Sometimes I am not sure about my husband, a few years ago he betrayed our marriage, we received prayer where he admitted he had a "wondering eye problem" well its more than that, he has been unfaithful at other times too! I don't think he had sex but he's always looking for attention in general especially from women! He has given me the silent treatment- he is "silent defiant" and was diagnosed with ADHD, and what I call "macho"! He does fit the passive-aggressive characteristics as well, I do notice he is into himself always looking at himself in the mirror but not sure if he wants to look good for someone else or what!

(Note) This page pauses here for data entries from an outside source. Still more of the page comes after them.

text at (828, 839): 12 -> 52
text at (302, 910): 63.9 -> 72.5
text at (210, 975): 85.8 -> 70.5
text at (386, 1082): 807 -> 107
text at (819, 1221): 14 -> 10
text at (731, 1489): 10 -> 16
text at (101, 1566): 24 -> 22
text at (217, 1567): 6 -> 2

I feel insecure and can't wholeheartedly give in even after 16 years of marriage. I don't trust him and won't. So glad I ran into these articles. Thanks for sharing your heartfelt pains & stories it helps me understand my current situation better. I am sure they suffer in their craziness as well. Wishing you all the best in life. God bless us all!
—Guest cindee

Passive Aggressive Fiance

I met this wonderful woman but after 6 months she started attacking me. Like my family doesn't like you. Or my friends don't like you or you are negative and I'm wonderful and kind, or you treat your grandson wrong, or you’re not like your wonderful son-in-law who treats your daughter so nice. She manufactures weird statements about me. I do not criticize but instead have contacted a friend who has a PhD. and passed the PhD’s comments back to her. Now she rationalizes and projects unto me. Left her but she still calls and checks on me by having others call my cell phone. Could add much more!
—Guest rodgers7

Leaving Passive Aggressive Husband

Its hard to know where to begin. I have been imprisoned in this twisted up and down crazy marriage with a passive aggressive husband. I felt freedom and dread I felt when I stumbled across your passive aggressive articles. I lost my breath!! I was so desperate to find out why I have tried so hard and ended up continually in worse straights through each and every year. Everything my husband has anything to do with comes to destruction! No matter what, no matter who. He has not one friend or any hobbies at all. He has no interests but following me and taking on all the good things I achieve in my life. He sucks the life out of me and anyone he comes in contact with. He uses my eight year old son who is his other victim to control and get his way. He has no concern for what his actions and choices do to others. It is sick!! His whole family is this way. I had no idea because I had never experienced such cold hearted selfish behavior disguised as charm in my life. Its awful!!
—Guest freedom

Passive Aggressive Wife

Like many responding I see passive aggressive behavior in my spouse of 23 years. She gives me the silent treatment, withholds sex, no acknowledgment of my feelings and many other things. The difference is she wants out and I stand to lose the home I have maintained all these years as well as help pay off. I will need to come back later I can't do this now!